### EXERCISE DIRECTIONS
When you reach the line with "629 337 3145" in the listing below, transcribe it and each line after it up to and including the line with "185 99 0.55", exactly and with nothing else.

□ □ □

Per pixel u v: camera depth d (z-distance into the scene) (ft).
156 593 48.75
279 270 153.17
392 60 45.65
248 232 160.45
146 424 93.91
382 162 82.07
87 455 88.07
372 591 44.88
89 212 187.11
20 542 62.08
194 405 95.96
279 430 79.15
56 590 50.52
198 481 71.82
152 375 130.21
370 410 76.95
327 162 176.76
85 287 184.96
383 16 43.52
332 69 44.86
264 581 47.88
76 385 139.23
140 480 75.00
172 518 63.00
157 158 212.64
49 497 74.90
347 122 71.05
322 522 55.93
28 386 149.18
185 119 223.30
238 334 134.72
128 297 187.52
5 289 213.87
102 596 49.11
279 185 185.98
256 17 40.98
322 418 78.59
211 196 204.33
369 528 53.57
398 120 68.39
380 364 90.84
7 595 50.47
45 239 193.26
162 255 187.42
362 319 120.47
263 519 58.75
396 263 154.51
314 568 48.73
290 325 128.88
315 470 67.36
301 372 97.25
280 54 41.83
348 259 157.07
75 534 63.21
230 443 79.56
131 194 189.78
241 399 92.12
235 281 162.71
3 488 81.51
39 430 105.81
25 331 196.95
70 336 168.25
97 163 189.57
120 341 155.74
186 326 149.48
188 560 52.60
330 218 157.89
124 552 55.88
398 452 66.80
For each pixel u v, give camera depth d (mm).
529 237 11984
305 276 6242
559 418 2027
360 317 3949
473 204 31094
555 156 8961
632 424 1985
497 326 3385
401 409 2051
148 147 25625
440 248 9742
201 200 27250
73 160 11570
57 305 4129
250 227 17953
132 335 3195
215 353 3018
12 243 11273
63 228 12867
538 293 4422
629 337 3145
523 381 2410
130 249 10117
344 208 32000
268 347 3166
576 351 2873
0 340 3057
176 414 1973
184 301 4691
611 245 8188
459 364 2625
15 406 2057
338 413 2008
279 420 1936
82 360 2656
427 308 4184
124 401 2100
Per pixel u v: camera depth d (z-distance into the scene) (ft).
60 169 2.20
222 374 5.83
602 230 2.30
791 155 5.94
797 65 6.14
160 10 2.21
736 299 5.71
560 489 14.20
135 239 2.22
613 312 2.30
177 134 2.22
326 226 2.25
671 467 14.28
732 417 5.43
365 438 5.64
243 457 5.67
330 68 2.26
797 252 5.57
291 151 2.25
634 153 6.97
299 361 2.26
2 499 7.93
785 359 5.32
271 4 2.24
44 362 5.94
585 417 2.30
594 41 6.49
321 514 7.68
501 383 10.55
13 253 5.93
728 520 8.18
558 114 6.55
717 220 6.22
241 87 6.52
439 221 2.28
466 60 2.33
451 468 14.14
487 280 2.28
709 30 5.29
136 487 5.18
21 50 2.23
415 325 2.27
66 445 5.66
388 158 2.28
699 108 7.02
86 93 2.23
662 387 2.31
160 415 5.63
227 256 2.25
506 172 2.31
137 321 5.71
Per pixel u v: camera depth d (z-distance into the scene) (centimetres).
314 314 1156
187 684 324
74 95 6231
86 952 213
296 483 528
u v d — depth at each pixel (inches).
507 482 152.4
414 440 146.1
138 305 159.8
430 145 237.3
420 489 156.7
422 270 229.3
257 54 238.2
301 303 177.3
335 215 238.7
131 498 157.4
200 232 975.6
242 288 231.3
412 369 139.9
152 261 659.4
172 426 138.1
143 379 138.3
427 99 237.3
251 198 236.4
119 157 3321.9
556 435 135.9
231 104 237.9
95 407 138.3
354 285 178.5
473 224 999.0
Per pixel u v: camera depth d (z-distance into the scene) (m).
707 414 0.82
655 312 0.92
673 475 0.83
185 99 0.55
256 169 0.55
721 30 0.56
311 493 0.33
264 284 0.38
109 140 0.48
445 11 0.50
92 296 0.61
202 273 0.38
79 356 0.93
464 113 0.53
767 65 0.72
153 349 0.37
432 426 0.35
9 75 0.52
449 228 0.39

□ □ □

### RESPONSE TO THE TASK
629 337 3145
523 381 2410
130 249 10117
344 208 32000
268 347 3166
576 351 2873
0 340 3057
176 414 1973
184 301 4691
611 245 8188
459 364 2625
15 406 2057
338 413 2008
279 420 1936
82 360 2656
427 308 4184
124 401 2100
Per pixel u v: camera depth d (z-distance into the scene) (ft).
60 169 2.20
222 374 5.83
602 230 2.30
791 155 5.94
797 65 6.14
160 10 2.21
736 299 5.71
560 489 14.20
135 239 2.22
613 312 2.30
177 134 2.22
326 226 2.25
671 467 14.28
732 417 5.43
365 438 5.64
243 457 5.67
330 68 2.26
797 252 5.57
291 151 2.25
634 153 6.97
299 361 2.26
2 499 7.93
785 359 5.32
271 4 2.24
44 362 5.94
585 417 2.30
594 41 6.49
321 514 7.68
501 383 10.55
13 253 5.93
728 520 8.18
558 114 6.55
717 220 6.22
241 87 6.52
439 221 2.28
466 60 2.33
451 468 14.14
487 280 2.28
709 30 5.29
136 487 5.18
21 50 2.23
415 325 2.27
66 445 5.66
388 158 2.28
699 108 7.02
86 93 2.23
662 387 2.31
160 415 5.63
227 256 2.25
506 172 2.31
137 321 5.71
Per pixel u v: camera depth d (z-distance into the scene) (centimetres).
314 314 1156
187 684 324
74 95 6231
86 952 213
296 483 528
u v d — depth at each pixel (inches).
507 482 152.4
414 440 146.1
138 305 159.8
430 145 237.3
420 489 156.7
422 270 229.3
257 54 238.2
301 303 177.3
335 215 238.7
131 498 157.4
200 232 975.6
242 288 231.3
412 369 139.9
152 261 659.4
172 426 138.1
143 379 138.3
427 99 237.3
251 198 236.4
119 157 3321.9
556 435 135.9
231 104 237.9
95 407 138.3
354 285 178.5
473 224 999.0
Per pixel u v: camera depth d (z-distance into the scene) (m).
707 414 0.82
655 312 0.92
673 475 0.83
185 99 0.55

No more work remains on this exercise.